Most of the sockets in the above listing make sense as
a destination for UDP packets.
0.0.0.0:domain is dnsmasq,
which I’m using as a DNS aggregator.
0.0.0.0:ntp is chrony,
an NTP server.
The “0.0.0.0” means the socket can be reached
on any network interface.
Three entries 10.0.40.1:bootps, 10.0.20.1:bootps, 10.0.0.1:bootps,
are sockets on which the kea DHCP4 daemon
listens for DHCP
DISCOVER packets.
This explains how kea-dhcp4 can send an address in the 10.0.20.0/24
range to network entities attached to the CAT-5 cable
plugged in to that machine’s ens5 socket,
but not those plugged in to the eno1 socket.
A TFTP server needs to listen for RRQ (TFTP read request) or WRQ (TFTP write request) packets arriving from anywhere, otherwise, it’s not a server. It must open and listen to an unconnected UDP socket. What’s less obvious is that a TFTP client must open an unconnected UDP socket. A TFTP client does know the IP address of the TFTP server, but it can’t know the UDP port that the first DATA packet a server sends or the first ACK a server uses to send one of those packets to the client. Once the client gets an ACK (for a WRQ) or DATA block no. 1 (for a RRQ), it has to send DATA block no. 2, or an ACK for DATA block no. 1 to the UDP port number of the server.
TFTP clients in the Go programming language:
- Create an unconnected UDP socket with
net.ListenUDP. - Send a WRQ or RRQ request to the TFTP server
using
net.UDPConn.WriteMsgUDPornet.UDPConn.WriteTo, which use the unconnected UDP socket, but set the destination port for that write but no subsequent writes. - Read the first ACK or DATA block using
net.UDPConn.ReadFromUDP, which returns not only the UDP packet’s “payload”, but also the IP address and port number the server sent it from. - Use that IP address and port number to send and receive further ACKs or DATA packets.

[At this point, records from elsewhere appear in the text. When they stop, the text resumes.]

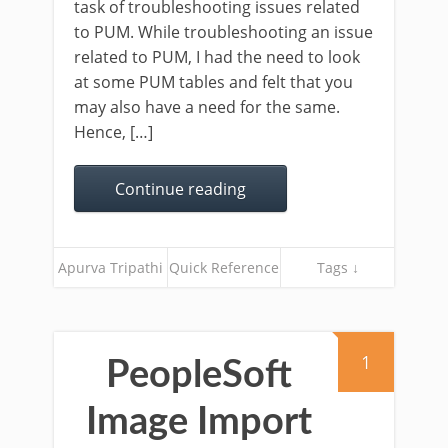
task of troubleshooting issues related
to PUM. While troubleshooting an issue
related to PUM, I had the need to look
at some PUM tables and felt that you
may also have a need for the same.
Hence, […]
Continue reading
Apurva Tripathi
Quick Reference
Tags ↓
1
PeopleSoft
Image Import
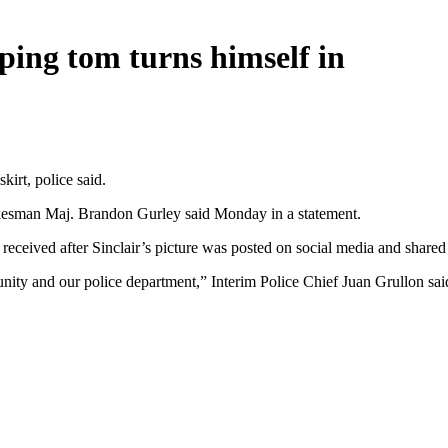
ping tom turns himself in
irt, police said.
spokesman Maj. Brandon Gurley said Monday in a statement.
ey received after Sinclair’s picture was posted on social media and shar
nity and our police department,” Interim Police Chief Juan Grullon said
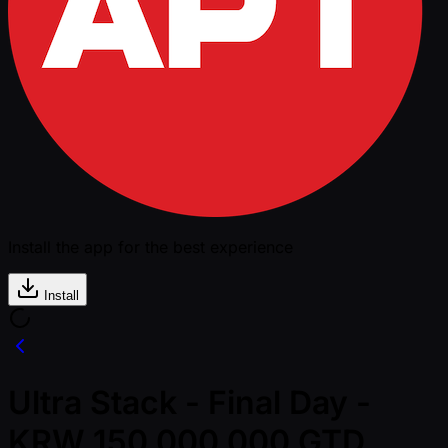
Install the app for the best experience
Install
Ultra Stack - Final Day -
KRW 150,000,000 GTD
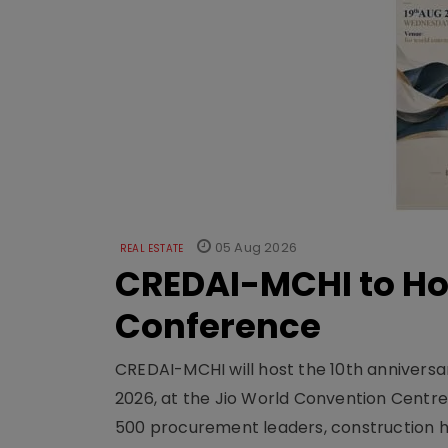
05 Aug 2026
REAL ESTATE
CREDAI-MCHI to Hos
Conference
CREDAI-MCHI will host the 10th anniversar
2026, at the Jio World Convention Centr
500 procurement leaders, construction he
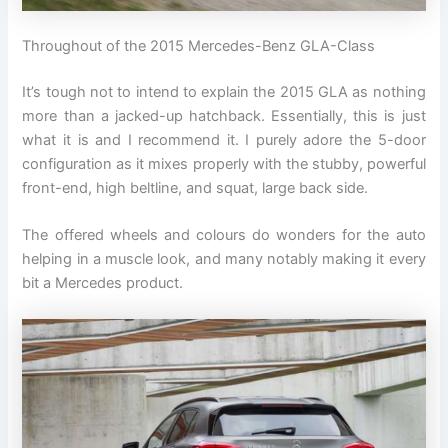
Throughout of the 2015 Mercedes-Benz GLA-Class
It’s tough not to intend to explain the 2015 GLA as nothing
more than a jacked-up hatchback. Essentially, this is just
what it is and I recommend it. I purely adore the 5-door
configuration as it mixes properly with the stubby, powerful
front-end, high beltline, and squat, large back side.
The offered wheels and colours do wonders for the auto
helping in a muscle look, and many notably making it every
bit a Mercedes product.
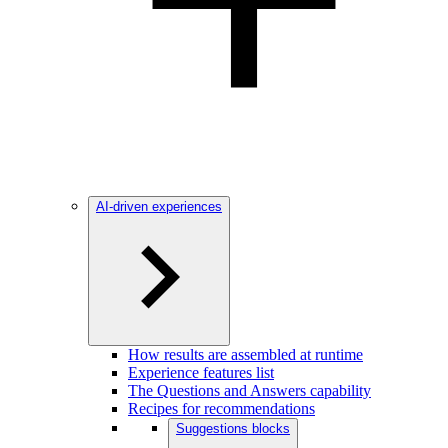
AI-driven experiences
How results are assembled at runtime
Experience features list
The Questions and Answers capability
Recipes for recommendations
Suggestions blocks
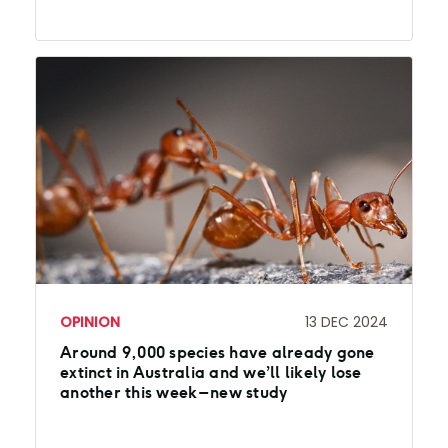
OPINION
13 DEC 2024
Around 9,000 species have already gone
extinct in Australia and we’ll likely lose
another this week – new study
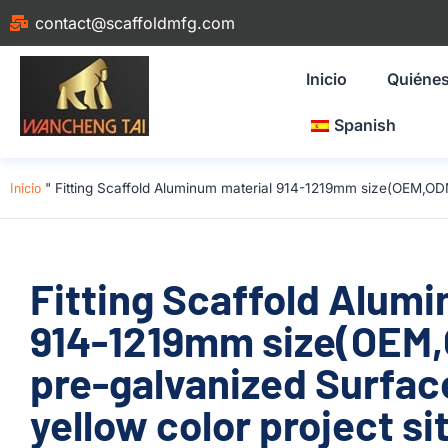
contact@scaffoldmfg.com
Inicio
Quiéne
Spanish
Inicio
"
Fitting Scaffold Aluminum material 914-1219mm size(OEM,ODM
Fitting Scaffold Alum
914-1219mm size(OEM
pre-galvanized Surfac
yellow color project si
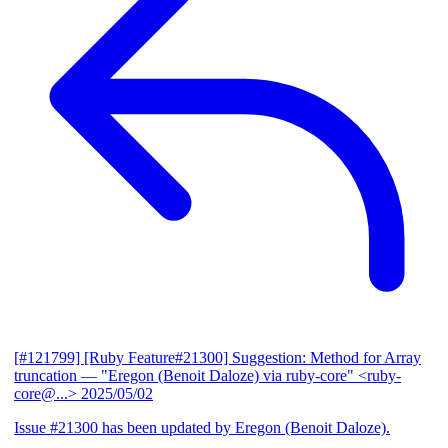
[#121799] [Ruby Feature#21300] Suggestion: Method for Array
truncation
— "Eregon (Benoit Daloze) via ruby-core" <ruby-
core@...>
2025/05/02
Issue #21300 has been updated by Eregon (Benoit Daloze).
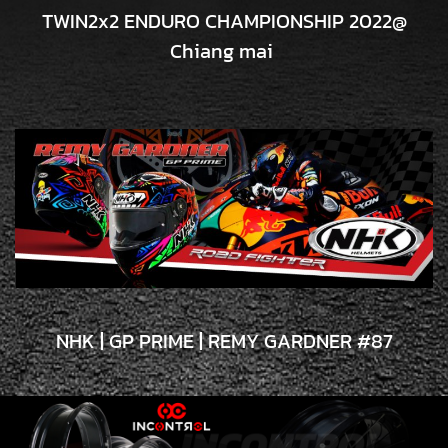
TWIN2x2 ENDURO CHAMPIONSHIP 2022@
Chiang mai
NHK | GP PRIME | REMY GARDNER #87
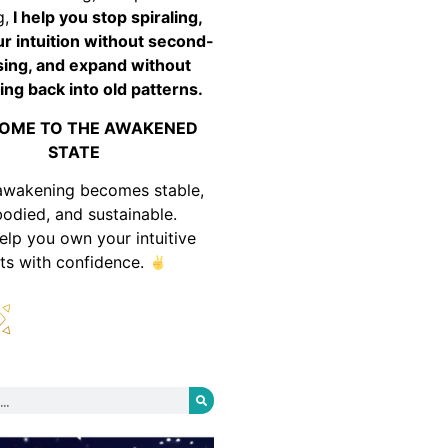
g,
I help you stop spiraling,
ur intuition without second-
ing, and expand without
ing back into old patterns.
OME TO THE AWAKENED
STATE
awakening becomes stable,
odied, and sustainable.
help you own your intuitive
fts with confidence.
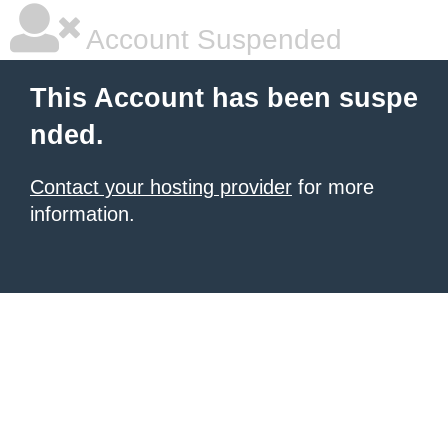
Account Suspended
This Account has been suspe
nded.
Contact your hosting provider
for more
information.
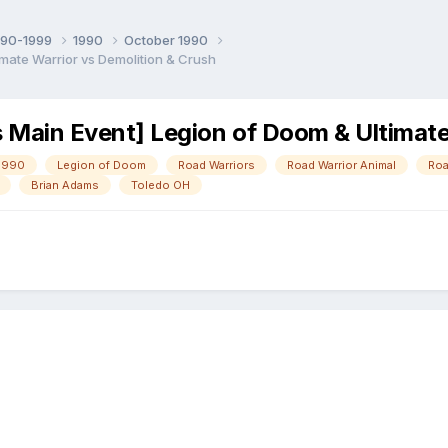
990-1999
1990
October 1990
mate Warrior vs Demolition & Crush
ain Event] Legion of Doom & Ultimate 
1990
Legion of Doom
Road Warriors
Road Warrior Animal
Roa
Brian Adams
Toledo OH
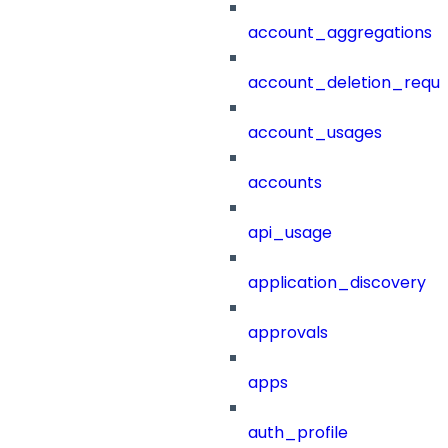
account_aggregations
account_deletion_reque
account_usages
accounts
api_usage
application_discovery
approvals
apps
auth_profile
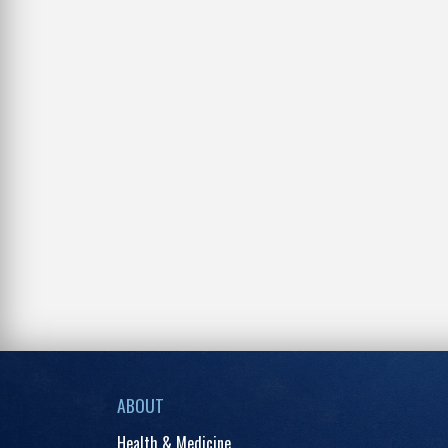
ABOUT
Health & Medicine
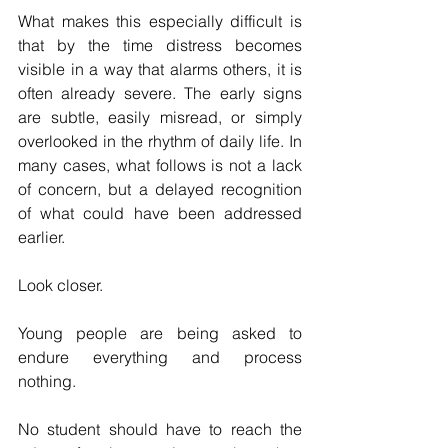
What makes this especially difficult is 
that by the time distress becomes 
visible in a way that alarms others, it is 
often already severe. The early signs 
are subtle, easily misread, or simply 
overlooked in the rhythm of daily life. In 
many cases, what follows is not a lack 
of concern, but a delayed recognition 
of what could have been addressed 
earlier.
Look closer.
Young people are being asked to 
endure everything and process 
nothing.
No student should have to reach the 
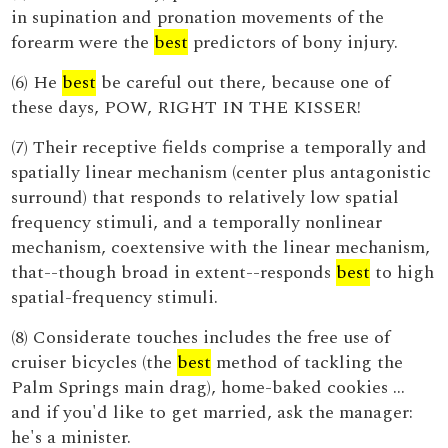
in supination and pronation movements of the
forearm were the
best
predictors of bony injury.
(6) He
best
be careful out there, because one of
these days, POW, RIGHT IN THE KISSER!
(7) Their receptive fields comprise a temporally and
spatially linear mechanism (center plus antagonistic
surround) that responds to relatively low spatial
frequency stimuli, and a temporally nonlinear
mechanism, coextensive with the linear mechanism,
that--though broad in extent--responds
best
to high
spatial-frequency stimuli.
(8) Considerate touches includes the free use of
cruiser bicycles (the
best
method of tackling the
Palm Springs main drag), home-baked cookies …
and if you'd like to get married, ask the manager:
he's a minister.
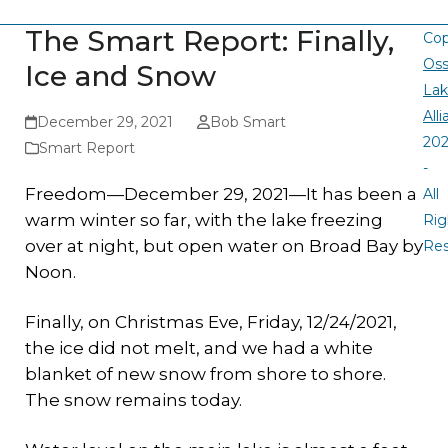
The Smart Report: Finally,
Cop
Oss
Ice and Snow
La
All
December 29, 2021
Bob Smart
20
Smart Report
-
Freedom—December 29, 2021—It
has been a
All
warm winter so far, with the lake freezing
Rig
over at night, but open water on Broad Bay by
Re
Noon.
Finally, on Christmas Eve, Friday, 12/24/2021,
the ice did not melt, and we had a white
blanket of new snow from shore to shore.
The snow remains today.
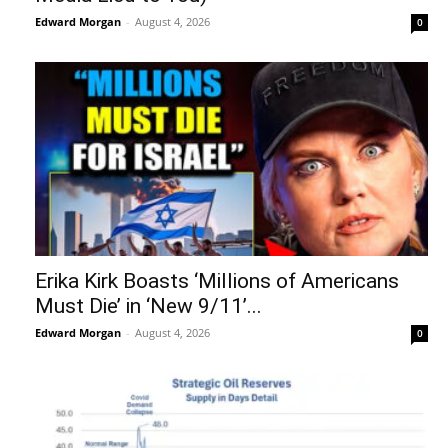
Edward Morgan
-
August 4, 2026
0
Erika Kirk Boasts ‘Millions of Americans
Must Die’ in ‘New 9/11’...
Edward Morgan
-
August 4, 2026
0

Effect of TFTP on server design
TFTP is so loosely specified and so simple,
that implementations of servers in the past have caused problems.
Hypothetically, in the early 1990s, you could easily use TFTP
to get a copy of the company intranet’s main server’s /etc/passwd file.
With that file, and your shiny, new PC, you could hypothetically
run a brute force password guesser.
If the password guesser worked, you could then find out
that the head network engineer’s password was “butterfly”.
That sort of hypothetical occurrence happened quite often. TFTP servers were prone to what we now call directory traversal attacks, password standards were very lax, standard encryption algorithms had gotten weak relative to available computational speeds. It was all hypothetically unsettling.
TFTP servers have evolved to be very picky about what they allow, what they accept as file names, and if they allow WRQ (write request) transfers. All of these guards against TFTP abuse make troubleshooting very difficult.